Publication Date: June 2, 2020
About the Author
Conversation Starters from ReadingGroupChoices.com
1. Who are “the dragons” and who is “the giant”? How do these imaginative elements shape and influence this nonfiction account? Who are “the women,” and is it significant that they are the only non-mythical element in the title?
2. Previous accounts suggest that Liberia’s Civil War erupted from ethnic tensions between descendants of resettled African Americans and indigenous groups. How does this book dispute that interpretation?
3. A passage on page 63 concerns patriarchal structures of control: “Men were talking plenty in this war. Men were deciding where to hide and what to eat and when to eat. They were deciding who would be killed and who would live.” In what ways do the men in the memoir enact these dominating tendencies? Do any of them resist or embody alternative visions of masculinity, and if so, how?
4. What are some specific examples of the solidarity and care between Black women in the memoir—for instance between family members, strangers, and friends?

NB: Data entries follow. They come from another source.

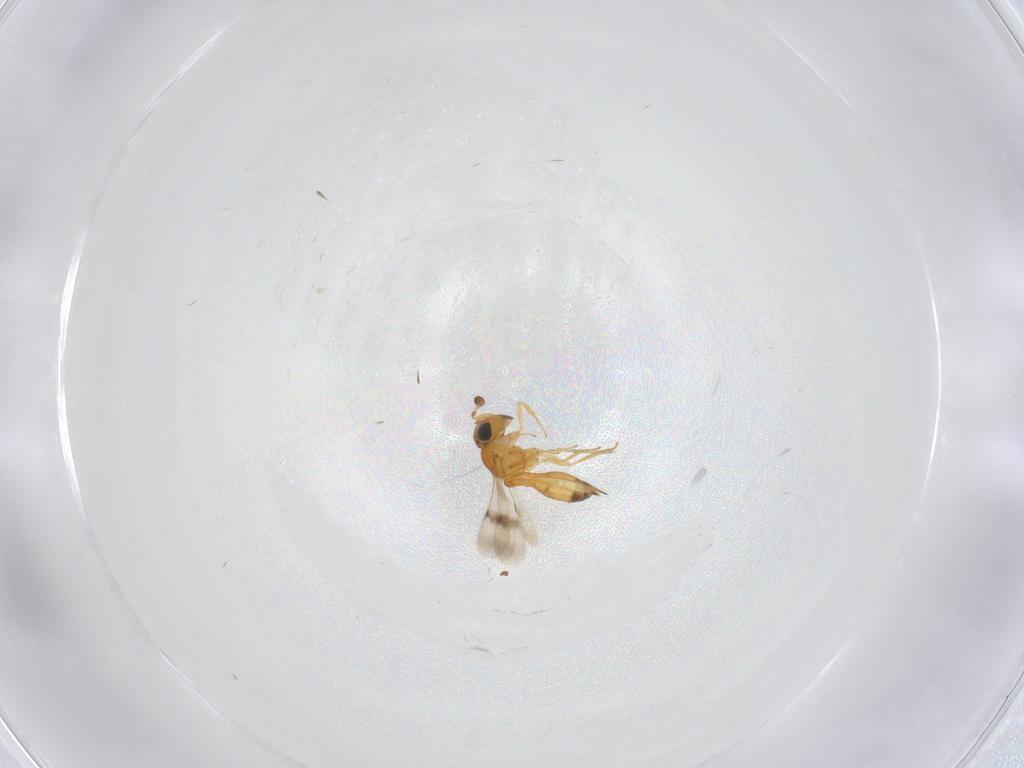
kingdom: Animalia
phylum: Arthropoda
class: Insecta
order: Hymenoptera
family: Scelionidae
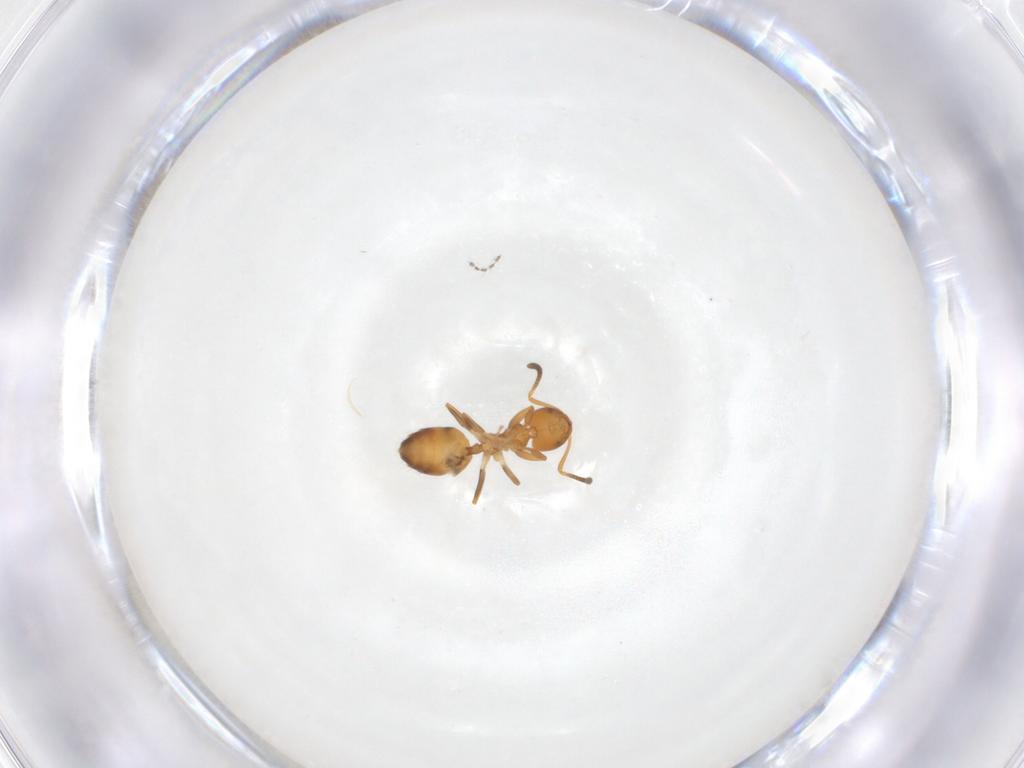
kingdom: Animalia
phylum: Arthropoda
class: Insecta
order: Hymenoptera
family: Formicidae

5. Five members of Moore’s family immigrated to the United States while two were born here. How do the dynamics of being part of a mixed-status immigrant family show up in the book?
6. Compare and contrast instances in which Moore encounters explicit racism in Texas and implicit racism in New York. How do these realities affect and define Moore’s understanding of the United States, both as an idea and as an actual place to live?
7. The memoir moves back and forth through time, and one section is narrated by a different voice. How do these inventive choices support and strengthen the particular story Moore has to tell?
8. When Moore returns to Liberia, she tries to find Satta, the young female rebel soldier who helped her family escape the civil war. Is Moore’s quest successful? How does Satta become a central character in the narrative?
9. How does Moore resist simplistic views of trauma, both in her sessions with her therapist and in writing this narrative? What does the book demonstrate about healing?